§ **What is being asked**:
Below is a listing. Set down exactly the lines from the one containing "Ready for implementation" through the one containing "- ✅ **Prevents", both ends included, and leave out the rest.

§ **Given entries**:

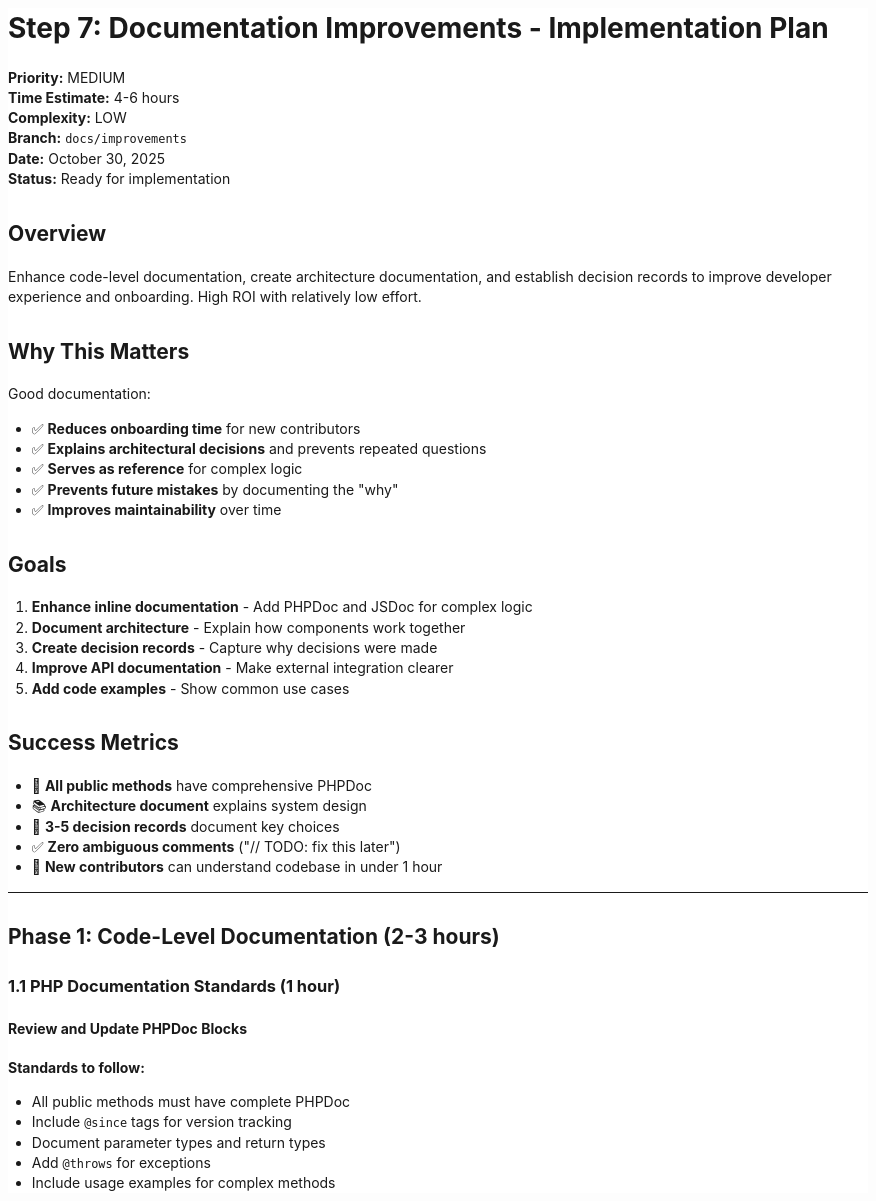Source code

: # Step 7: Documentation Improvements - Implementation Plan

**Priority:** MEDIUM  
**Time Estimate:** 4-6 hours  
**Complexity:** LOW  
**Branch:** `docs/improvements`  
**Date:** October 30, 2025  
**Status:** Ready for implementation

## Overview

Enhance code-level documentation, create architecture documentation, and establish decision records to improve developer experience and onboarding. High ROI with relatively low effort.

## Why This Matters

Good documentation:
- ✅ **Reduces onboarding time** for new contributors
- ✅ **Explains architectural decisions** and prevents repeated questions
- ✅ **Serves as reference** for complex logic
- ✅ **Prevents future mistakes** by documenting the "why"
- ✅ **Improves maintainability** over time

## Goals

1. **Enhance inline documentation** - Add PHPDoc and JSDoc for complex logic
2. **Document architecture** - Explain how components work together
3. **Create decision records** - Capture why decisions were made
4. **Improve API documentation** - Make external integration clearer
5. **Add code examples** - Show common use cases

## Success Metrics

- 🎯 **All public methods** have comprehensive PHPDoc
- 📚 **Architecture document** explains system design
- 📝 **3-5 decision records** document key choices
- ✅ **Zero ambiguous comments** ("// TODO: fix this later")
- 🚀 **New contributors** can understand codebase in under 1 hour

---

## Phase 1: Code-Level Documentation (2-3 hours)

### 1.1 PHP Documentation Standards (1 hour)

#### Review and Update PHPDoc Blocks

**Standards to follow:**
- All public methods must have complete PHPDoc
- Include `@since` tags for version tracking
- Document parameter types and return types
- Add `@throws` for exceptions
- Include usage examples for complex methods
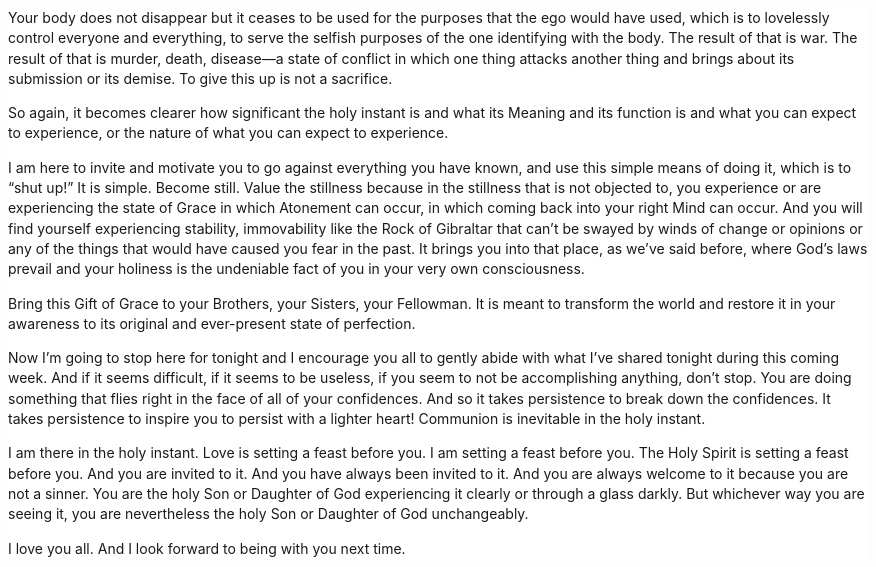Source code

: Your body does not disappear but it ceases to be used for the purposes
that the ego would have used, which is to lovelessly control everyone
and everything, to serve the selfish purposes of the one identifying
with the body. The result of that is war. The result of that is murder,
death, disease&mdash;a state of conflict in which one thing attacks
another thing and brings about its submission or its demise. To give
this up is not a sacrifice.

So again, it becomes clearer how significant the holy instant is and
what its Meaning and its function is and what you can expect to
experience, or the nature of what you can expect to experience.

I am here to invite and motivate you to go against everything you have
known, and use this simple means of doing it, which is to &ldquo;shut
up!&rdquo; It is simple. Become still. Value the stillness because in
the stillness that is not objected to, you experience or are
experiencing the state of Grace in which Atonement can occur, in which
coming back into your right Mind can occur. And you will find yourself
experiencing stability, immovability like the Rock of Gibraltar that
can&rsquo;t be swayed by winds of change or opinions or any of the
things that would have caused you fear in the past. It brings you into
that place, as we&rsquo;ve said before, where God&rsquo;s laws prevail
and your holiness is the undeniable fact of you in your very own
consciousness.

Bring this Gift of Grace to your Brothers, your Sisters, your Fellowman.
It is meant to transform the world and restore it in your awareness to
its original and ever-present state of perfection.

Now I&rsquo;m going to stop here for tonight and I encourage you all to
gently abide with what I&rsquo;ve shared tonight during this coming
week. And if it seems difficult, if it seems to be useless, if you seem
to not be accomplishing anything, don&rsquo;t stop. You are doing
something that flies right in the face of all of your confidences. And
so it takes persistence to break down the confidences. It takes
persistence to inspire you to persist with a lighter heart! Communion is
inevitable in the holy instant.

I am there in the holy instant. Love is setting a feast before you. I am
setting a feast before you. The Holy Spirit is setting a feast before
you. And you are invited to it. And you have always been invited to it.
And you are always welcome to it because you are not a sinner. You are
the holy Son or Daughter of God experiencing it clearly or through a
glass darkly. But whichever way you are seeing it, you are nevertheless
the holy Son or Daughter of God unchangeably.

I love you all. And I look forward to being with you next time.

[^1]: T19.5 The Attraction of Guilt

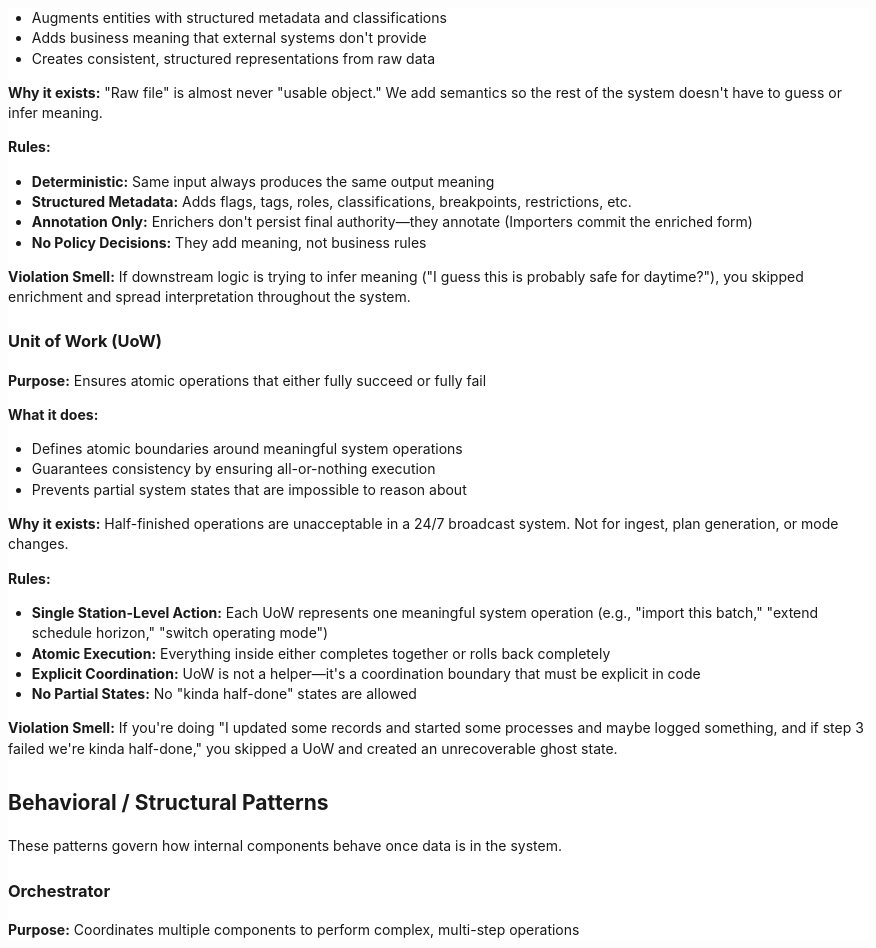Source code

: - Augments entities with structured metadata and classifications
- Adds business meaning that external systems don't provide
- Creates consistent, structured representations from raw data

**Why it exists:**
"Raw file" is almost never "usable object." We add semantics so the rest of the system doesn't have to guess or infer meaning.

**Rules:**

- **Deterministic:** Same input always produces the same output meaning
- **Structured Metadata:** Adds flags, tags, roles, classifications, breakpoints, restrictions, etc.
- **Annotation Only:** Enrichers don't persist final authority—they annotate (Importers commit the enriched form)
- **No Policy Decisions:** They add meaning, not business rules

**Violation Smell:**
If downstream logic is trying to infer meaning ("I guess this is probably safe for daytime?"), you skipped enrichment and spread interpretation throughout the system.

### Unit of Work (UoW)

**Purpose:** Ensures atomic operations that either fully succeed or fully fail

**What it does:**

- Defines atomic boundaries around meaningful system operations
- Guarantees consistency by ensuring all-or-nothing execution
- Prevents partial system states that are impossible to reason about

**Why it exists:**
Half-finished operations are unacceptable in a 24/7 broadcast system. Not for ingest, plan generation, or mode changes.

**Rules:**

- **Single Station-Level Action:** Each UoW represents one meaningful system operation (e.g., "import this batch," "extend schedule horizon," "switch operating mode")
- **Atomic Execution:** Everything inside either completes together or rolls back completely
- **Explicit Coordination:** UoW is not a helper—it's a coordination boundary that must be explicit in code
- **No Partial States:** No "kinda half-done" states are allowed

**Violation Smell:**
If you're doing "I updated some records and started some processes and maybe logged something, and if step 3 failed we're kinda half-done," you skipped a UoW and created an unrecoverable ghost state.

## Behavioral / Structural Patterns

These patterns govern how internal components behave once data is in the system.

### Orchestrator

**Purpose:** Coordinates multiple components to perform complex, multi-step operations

§ **Your solution**:
**Status:** Ready for implementation

## Overview

Enhance code-level documentation, create architecture documentation, and establish decision records to improve developer experience and onboarding. High ROI with relatively low effort.

## Why This Matters

Good documentation:
- ✅ **Reduces onboarding time** for new contributors
- ✅ **Explains architectural decisions** and prevents repeated questions
- ✅ **Serves as reference** for complex logic
- ✅ **Prevents future mistakes** by documenting the "why"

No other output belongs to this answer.